Saturday, June 8, 2013

Saving The World "EMOTIONALLY"

I've made several references to "saving the world emotionally" and someone asked what exactly does that mean. Our feelings (emotions) are a strong driving force for our actions. Knowledge or the lack thereof are the co pilots. When you read or hear of people committing suicide (which is something I'm very sensitive about) its all led by feelings(emotions). They felt alone. They felt misunderstood. They felt unwanted, unloved. God gave me the gift of healing through words. There's healing in my poetry and other bodies of work. My specialty field is emotions. I write about things most people want. I'm very honest and transparent in my day to day. I have felt things. I have felt dark things. I have felt ugly things. I felt things that were unfair. I've been molested. I have had a sex addiction problem. I have had issues with my mom. My dad passed away.

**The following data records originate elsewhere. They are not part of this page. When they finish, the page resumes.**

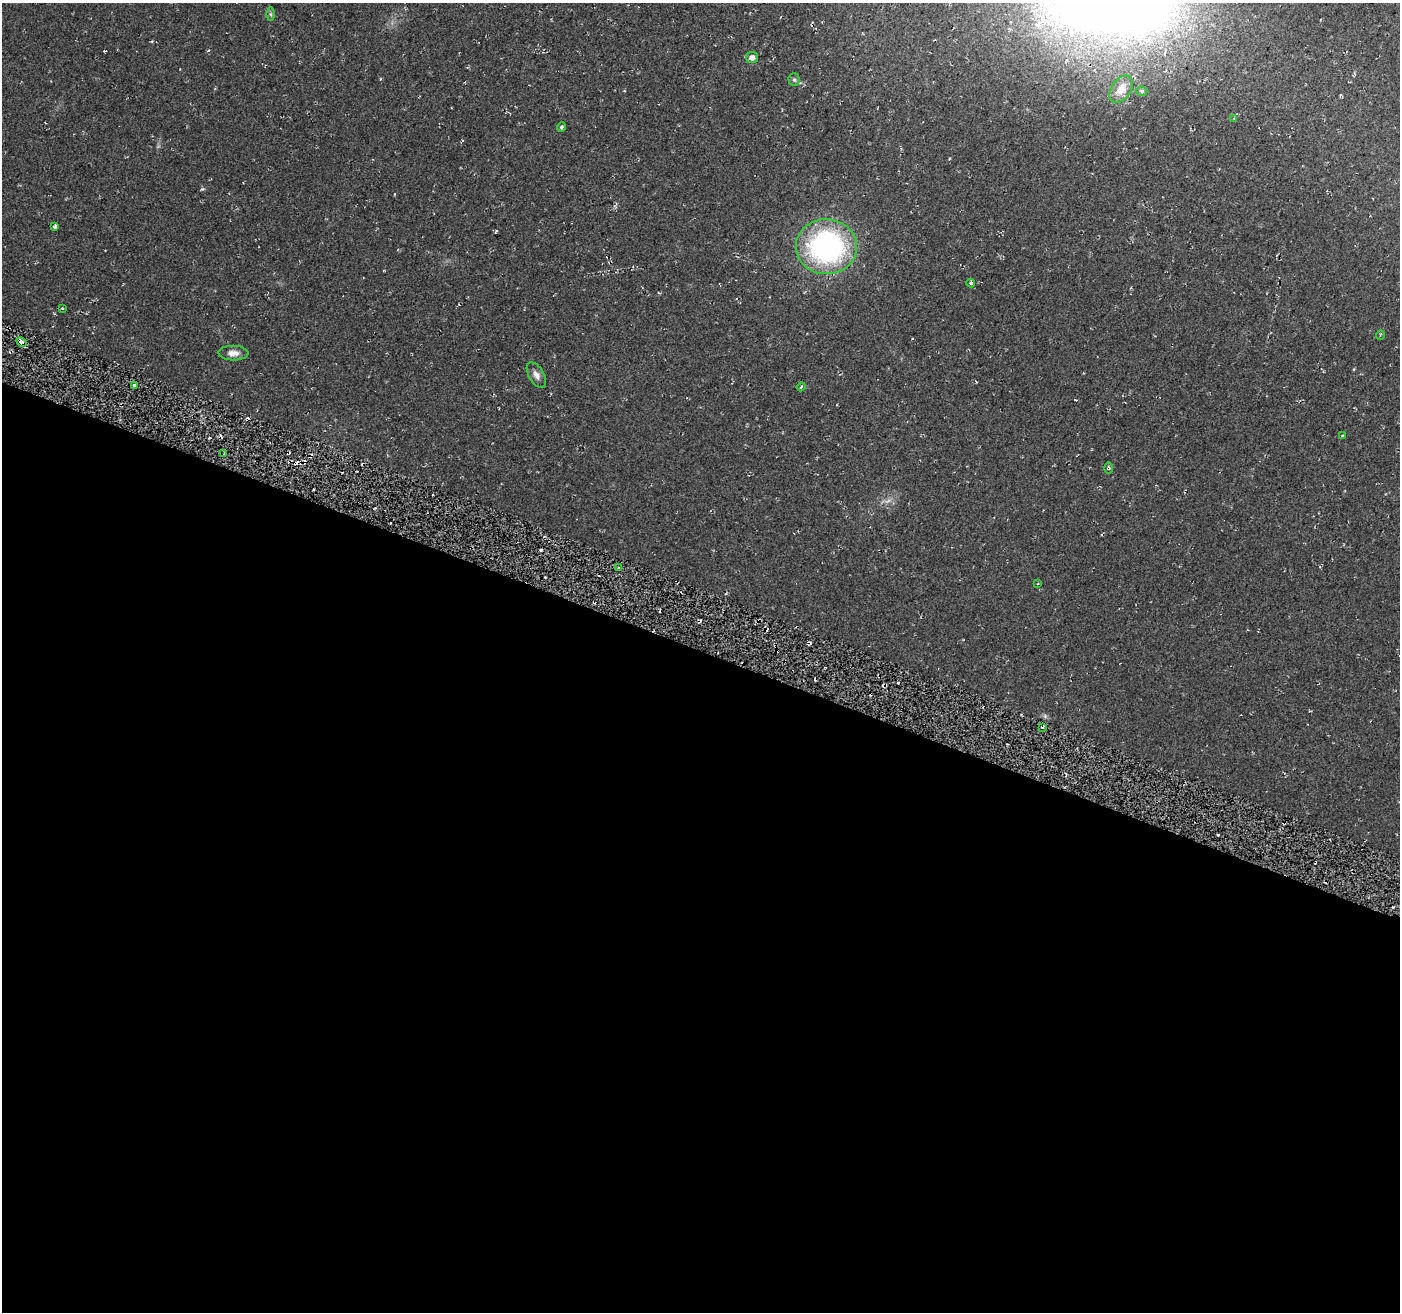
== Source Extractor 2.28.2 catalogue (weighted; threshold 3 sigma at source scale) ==
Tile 14 of 4 x 4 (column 2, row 4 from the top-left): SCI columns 1416-2813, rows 283-1592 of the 5635 x 5788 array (HDU 1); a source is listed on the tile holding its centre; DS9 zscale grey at full resolution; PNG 1402 x 1314 px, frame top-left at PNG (2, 3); each listed source drawn as its Kron ellipse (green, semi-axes under 4 px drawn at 4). Shown black and unused: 51% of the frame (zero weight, under 2 of 3 exposures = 3% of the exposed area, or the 3 px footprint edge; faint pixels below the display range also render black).
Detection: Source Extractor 2.28.2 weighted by HDU 2 'WHT'; one run over the whole footprint, this tile lists its part. Background 0.0483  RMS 0.0062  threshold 0.0278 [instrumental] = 3 sigma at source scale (4.5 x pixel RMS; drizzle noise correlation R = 1.50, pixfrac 1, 0.0396/0.0396 arcsec/px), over >= 5 px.
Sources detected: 27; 1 too faint to see at this stretch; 3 cosmic-ray / hot-pixel residue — neither listed nor drawn; the other 23 listed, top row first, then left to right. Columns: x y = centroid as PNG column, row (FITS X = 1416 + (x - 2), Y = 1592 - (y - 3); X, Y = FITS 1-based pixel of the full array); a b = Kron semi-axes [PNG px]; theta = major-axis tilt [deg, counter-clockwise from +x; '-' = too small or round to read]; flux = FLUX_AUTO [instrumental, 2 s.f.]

I lost sight in one eye temporarily and the right side of my face was damaged and those things made me feel things. I write about it because I'm not the only one. However I am a strong one. I am one God can depend on to go through these things and be a living testimony and inspiration. I'm trying to save the world emotionally because I feel if I can heal some one's emotions I can change their self damaging actions. Its not a game to me. Its not to pull boys. This is my assignment and sometimes its overwhelming. When I was in DC shortly after my accident I wanted to die so bad because life just seemed to really get dark, but in my heart I knew if I die millions die maybe not physically but emotionally people will die. I have to write. I have to put these books out. I have to go through what I go through and come through it because I have to save the world emotionally!